Special Interest Museums
If you can imagine it, there’s probably a museum dedicated to it in Maine. Seriously. Here are a few:
Mainers have been playing in the snow for more than a century. At the Ski Museum of Maine in Kingfield, check out how we first slid our way through the forests and down Maine’s mountains. As you’d expect, the museum features skis and boots that might sober modern skiers, given that they’re made mostly with creaky looking leather and wobbly looking wood. Farther north, the Northern Maine Timber Cruisers snowmobiling club hosts a collection of rare snowmobiles in a museum near their clubhouse in Millinocket. Much of the collection is from the 1960s.
The North Woods have long been a place of work. You can learn about lumbering, and the timber industry, at the Maine Forest and Logging Museum in Bradley, the Maine Forestry Museum in Rangeley, and the Patten Lumbermen’s Museum in Patten. All provide examples of the tools used to bring Maine timber out of the woods and explain how lumbermen lived and worked.
America’s long military’s history is highlighted at the Maine Military Museum and Learning Center in South Portland. The museum includes collections of uniforms, weapons, models, photos and memorabilia.
One of Maine’s most popular animals, the puffin, is celebrated at the Project Puffin Visitor Center in Rockland. Run by Audubon, the Center provides live video of puffins on offshore islands, exhibits about puffin nesting and a gallery of seabird art.
How about something more, um, off the beaten track?

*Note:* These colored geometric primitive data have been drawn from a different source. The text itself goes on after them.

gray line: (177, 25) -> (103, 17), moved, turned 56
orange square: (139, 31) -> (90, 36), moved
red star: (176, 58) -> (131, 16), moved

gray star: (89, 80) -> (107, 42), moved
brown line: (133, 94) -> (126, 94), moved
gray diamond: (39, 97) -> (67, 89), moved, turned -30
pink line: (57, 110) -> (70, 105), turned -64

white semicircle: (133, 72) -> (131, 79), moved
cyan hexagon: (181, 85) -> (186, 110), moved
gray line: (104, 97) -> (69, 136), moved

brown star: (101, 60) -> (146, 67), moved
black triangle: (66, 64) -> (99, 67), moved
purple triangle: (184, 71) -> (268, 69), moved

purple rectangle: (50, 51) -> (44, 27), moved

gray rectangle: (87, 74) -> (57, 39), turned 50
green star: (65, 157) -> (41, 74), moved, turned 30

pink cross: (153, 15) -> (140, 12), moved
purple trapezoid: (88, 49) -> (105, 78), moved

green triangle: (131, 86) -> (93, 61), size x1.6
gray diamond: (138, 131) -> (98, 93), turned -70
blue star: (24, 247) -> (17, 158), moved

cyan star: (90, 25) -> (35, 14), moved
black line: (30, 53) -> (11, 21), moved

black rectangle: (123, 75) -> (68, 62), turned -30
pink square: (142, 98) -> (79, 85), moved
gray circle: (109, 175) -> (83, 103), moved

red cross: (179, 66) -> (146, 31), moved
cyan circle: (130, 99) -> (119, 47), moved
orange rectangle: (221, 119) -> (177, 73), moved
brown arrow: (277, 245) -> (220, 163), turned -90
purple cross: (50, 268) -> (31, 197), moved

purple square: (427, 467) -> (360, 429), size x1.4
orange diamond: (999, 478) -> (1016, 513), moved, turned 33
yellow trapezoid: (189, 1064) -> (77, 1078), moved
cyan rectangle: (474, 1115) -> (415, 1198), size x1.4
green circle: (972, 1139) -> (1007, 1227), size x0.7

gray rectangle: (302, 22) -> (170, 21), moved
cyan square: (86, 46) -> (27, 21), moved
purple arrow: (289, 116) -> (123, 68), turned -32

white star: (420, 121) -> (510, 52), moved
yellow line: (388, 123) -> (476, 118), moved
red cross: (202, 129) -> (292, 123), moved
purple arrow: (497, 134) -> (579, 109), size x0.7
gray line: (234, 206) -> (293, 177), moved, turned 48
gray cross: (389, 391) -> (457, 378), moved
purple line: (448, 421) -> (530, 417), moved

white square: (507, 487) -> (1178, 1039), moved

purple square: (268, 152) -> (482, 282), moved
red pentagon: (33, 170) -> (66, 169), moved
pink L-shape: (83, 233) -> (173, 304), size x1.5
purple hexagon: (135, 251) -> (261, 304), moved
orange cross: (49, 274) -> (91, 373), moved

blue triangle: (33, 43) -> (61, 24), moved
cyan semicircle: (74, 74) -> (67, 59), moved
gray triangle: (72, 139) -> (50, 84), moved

In Portland, there’s the International Cryptozoology Museum. Cryptozoology, the study of ‘hidden’ animals, researches animals that were usually known first in legends or folk tales. Some were eventually discovered – think the unusual coelacanth fish. Others, like the Yeti and the Loch Ness Monster, still elude researchers. The museum recently moved into new digs at Thompson’s Point.
And then, there are umbrella covers. Yes, they exist and yes, Maine has a museum for them. It’s on Peaks Island, a short ferry ride from downtown Portland, and is open only in summer. Musician and museum founder Nancy 3. Hoffman says the museum is ‘dedicated to the appreciation of the mundane in everyday life.’